Argo berusia enam belas tahun. Sementara Rimba berusia tiga belas tahun. Tak lama ada sosok anak kecil berseragam putih merah masuk.

"Abang! Kakak! Kalian ngapain sih?!" pekik Fano.

Lemak di tubuh Fano telah menghilang. Ia tumbuh menjadi anak kecil yang sangat sehat. Tersisa lemak di kedua pipinya saja.

"Hari ini perayaan kematian mereka," ujar Argo.
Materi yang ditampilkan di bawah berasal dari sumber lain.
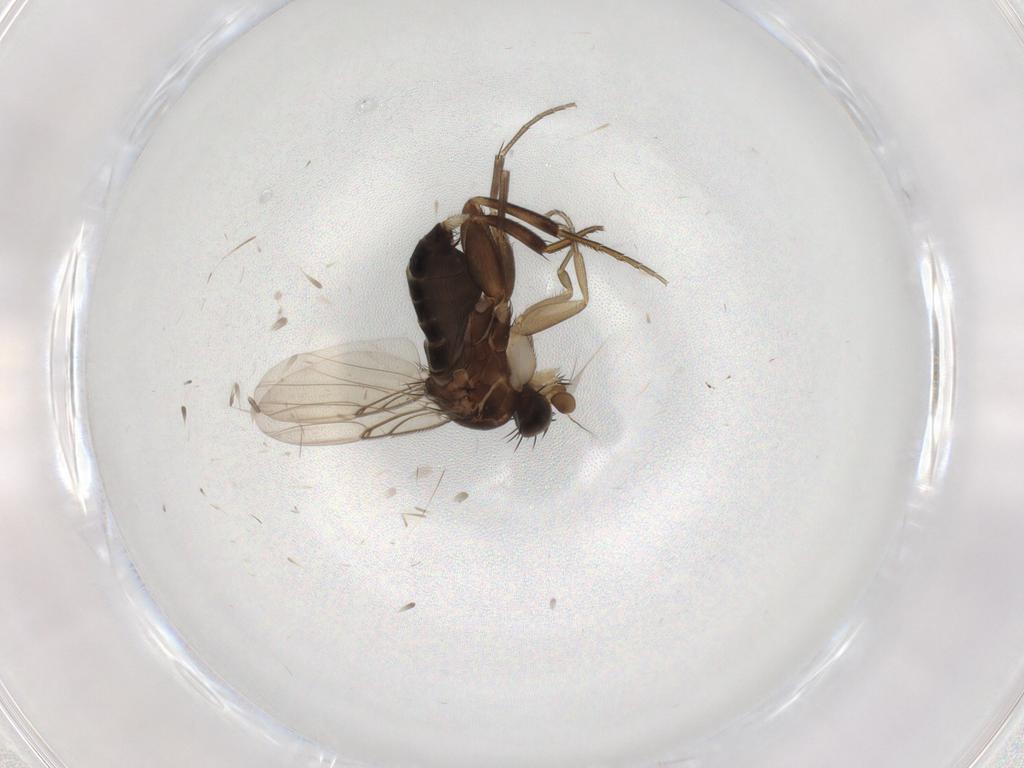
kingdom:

"Aku malas datang," ujar Rimba.

"Tapi kita jarang kesana lho," ujar Fano.

Argo bangkit berdiri. Ia malas membicarakan mengenai perayaan tersebut. Setiap tahun mereka akan mengunjungi pemakaman dimana kedua sosok tersayang telah tiada.

Remaja itu melirik kearah foto keluarga di kamarnya. Ia sedikit menghela nafas kasar. Jujur dia belum menerima takdir ini.

Alasan utama dia memang mencengah kematian kedua adiknya. Namun akibat tindakan ia ada dua nyawa perlu dikorbankan.

Tidak ada yang berubah hanya siapa yang perlu menggantikan kematian Rimba dan Fano. Argo menatap kedua adiknya sejenak.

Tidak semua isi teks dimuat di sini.